WHAT IS NEEDED
Please reproduce each line of the data below exactly as shown.

Dataset entries
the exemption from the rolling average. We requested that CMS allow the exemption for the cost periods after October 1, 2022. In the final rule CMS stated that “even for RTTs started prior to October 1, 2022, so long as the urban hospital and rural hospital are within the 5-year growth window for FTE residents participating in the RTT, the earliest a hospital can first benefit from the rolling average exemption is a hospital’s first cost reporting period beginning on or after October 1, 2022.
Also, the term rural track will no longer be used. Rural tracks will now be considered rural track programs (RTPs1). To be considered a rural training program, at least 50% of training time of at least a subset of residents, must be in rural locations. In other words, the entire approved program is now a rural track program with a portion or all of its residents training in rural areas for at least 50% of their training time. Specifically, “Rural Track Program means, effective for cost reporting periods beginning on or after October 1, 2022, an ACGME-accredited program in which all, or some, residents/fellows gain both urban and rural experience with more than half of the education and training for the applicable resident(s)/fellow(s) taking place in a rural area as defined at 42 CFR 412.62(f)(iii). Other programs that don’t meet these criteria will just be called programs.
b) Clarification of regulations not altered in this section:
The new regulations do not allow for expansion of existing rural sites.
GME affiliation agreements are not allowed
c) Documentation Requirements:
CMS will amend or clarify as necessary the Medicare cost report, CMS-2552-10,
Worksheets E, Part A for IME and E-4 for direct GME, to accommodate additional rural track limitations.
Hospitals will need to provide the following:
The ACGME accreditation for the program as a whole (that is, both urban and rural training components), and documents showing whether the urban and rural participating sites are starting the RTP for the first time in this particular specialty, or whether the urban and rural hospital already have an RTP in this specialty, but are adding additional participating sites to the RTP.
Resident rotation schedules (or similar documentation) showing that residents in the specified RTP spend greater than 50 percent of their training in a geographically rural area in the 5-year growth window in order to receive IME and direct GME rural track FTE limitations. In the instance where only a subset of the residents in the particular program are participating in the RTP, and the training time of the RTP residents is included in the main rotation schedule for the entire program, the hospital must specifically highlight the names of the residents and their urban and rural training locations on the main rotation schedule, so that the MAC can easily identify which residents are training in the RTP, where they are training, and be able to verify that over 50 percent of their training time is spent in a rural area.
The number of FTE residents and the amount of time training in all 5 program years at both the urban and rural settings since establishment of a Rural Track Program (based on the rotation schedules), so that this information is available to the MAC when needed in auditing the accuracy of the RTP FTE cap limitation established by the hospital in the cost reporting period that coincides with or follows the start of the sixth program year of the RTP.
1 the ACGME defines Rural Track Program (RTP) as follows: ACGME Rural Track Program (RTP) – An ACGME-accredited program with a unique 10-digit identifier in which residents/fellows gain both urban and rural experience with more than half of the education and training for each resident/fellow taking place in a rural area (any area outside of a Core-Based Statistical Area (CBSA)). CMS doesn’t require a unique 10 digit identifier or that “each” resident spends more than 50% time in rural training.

RESULT FOR THIS EXERCISE
the exemption from the rolling average. We requested that CMS allow the exemption for the cost periods after October 1, 2022. In the final rule CMS stated that “even for RTTs started prior to October 1, 2022, so long as the urban hospital and rural hospital are within the 5-year growth window for FTE residents participating in the RTT, the earliest a hospital can first benefit from the rolling average exemption is a hospital’s first cost reporting period beginning on or after October 1, 2022.
Also, the term rural track will no longer be used. Rural tracks will now be considered rural track programs (RTPs1). To be considered a rural training program, at least 50% of training time of at least a subset of residents, must be in rural locations. In other words, the entire approved program is now a rural track program with a portion or all of its residents training in rural areas for at least 50% of their training time. Specifically, “Rural Track Program means, effective for cost reporting periods beginning on or after October 1, 2022, an ACGME-accredited program in which all, or some, residents/fellows gain both urban and rural experience with more than half of the education and training for the applicable resident(s)/fellow(s) taking place in a rural area as defined at 42 CFR 412.62(f)(iii). Other programs that don’t meet these criteria will just be called programs.
b) Clarification of regulations not altered in this section:
The new regulations do not allow for expansion of existing rural sites.
GME affiliation agreements are not allowed
c) Documentation Requirements:
CMS will amend or clarify as necessary the Medicare cost report, CMS-2552-10,
Worksheets E, Part A for IME and E-4 for direct GME, to accommodate additional rural track limitations.
Hospitals will need to provide the following:
The ACGME accreditation for the program as a whole (that is, both urban and rural training components), and documents showing whether the urban and rural participating sites are starting the RTP for the first time in this particular specialty, or whether the urban and rural hospital already have an RTP in this specialty, but are adding additional participating sites to the RTP.
Resident rotation schedules (or similar documentation) showing that residents in the specified RTP spend greater than 50 percent of their training in a geographically rural area in the 5-year growth window in order to receive IME and direct GME rural track FTE limitations. In the instance where only a subset of the residents in the particular program are participating in the RTP, and the training time of the RTP residents is included in the main rotation schedule for the entire program, the hospital must specifically highlight the names of the residents and their urban and rural training locations on the main rotation schedule, so that the MAC can easily identify which residents are training in the RTP, where they are training, and be able to verify that over 50 percent of their training time is spent in a rural area.
The number of FTE residents and the amount of time training in all 5 program years at both the urban and rural settings since establishment of a Rural Track Program (based on the rotation schedules), so that this information is available to the MAC when needed in auditing the accuracy of the RTP FTE cap limitation established by the hospital in the cost reporting period that coincides with or follows the start of the sixth program year of the RTP.
1 the ACGME defines Rural Track Program (RTP) as follows: ACGME Rural Track Program (RTP) – An ACGME-accredited program with a unique 10-digit identifier in which residents/fellows gain both urban and rural experience with more than half of the education and training for each resident/fellow taking place in a rural area (any area outside of a Core-Based Statistical Area (CBSA)). CMS doesn’t require a unique 10 digit identifier or that “each” resident spends more than 50% time in rural training.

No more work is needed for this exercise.